Problem A from Waterloo ACM Sept 17/2005

[gubd]

Hi,

I'm trying to understand the solution to problem A of the Waterloo Sept17/2005 contest:

Problem statement is here:

http://plg.uwaterloo.ca/~acm00/050917/A.html

My (very wrong) attempt was to

- first calculate the expected value of the probability that he would answer a question correctly (since this probability is uniformly distributed between t..1, the expected probability is (1+t)/2.) Call this p_expected.

- Then, for a given strategy (i.e., don't give up before answering question k), the expected value would be 2^k * p_expected^k. (multiplied p_expected with itself k times since I was treating answering each contest question that lead up to question k as an independent trial.)

Can anyone provide a pseudo-code explanation, deriving any formulas required from basic definitions of expected value?

I know there are solutions available here:

http://plg.uwaterloo.ca/~acm00/050917/data

but I found them fairly cryptic.

Thanks.

[gvcormac]

For each question, there's a threshold probability T such that if p >= T you should answer the question; otherwise not. If T <= t, you will always answer the question. If t < T < 1 the proportion of times that you answer the question will be (1-T)/(1-t).
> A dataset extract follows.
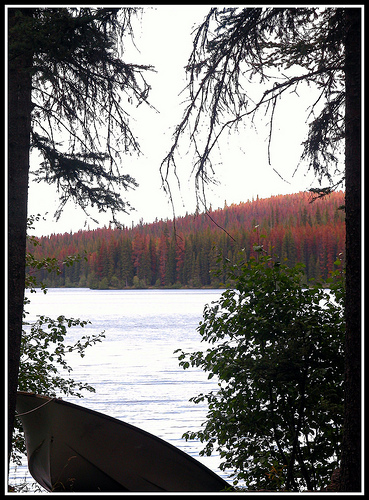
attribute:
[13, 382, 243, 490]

The overall expected winning is the sum of the proportion for each case multiplied by the expected winning for the case.

[Quantris]

Just to add on to what gvcormac said, if you read the statement carefully you will see that the player knows the probability p of answering a question correctly after seeing the question - therefore his optimal strategy can use the specific value of p (comparing to the threshold for positive expectation) in deciding if/when to stop answering questions.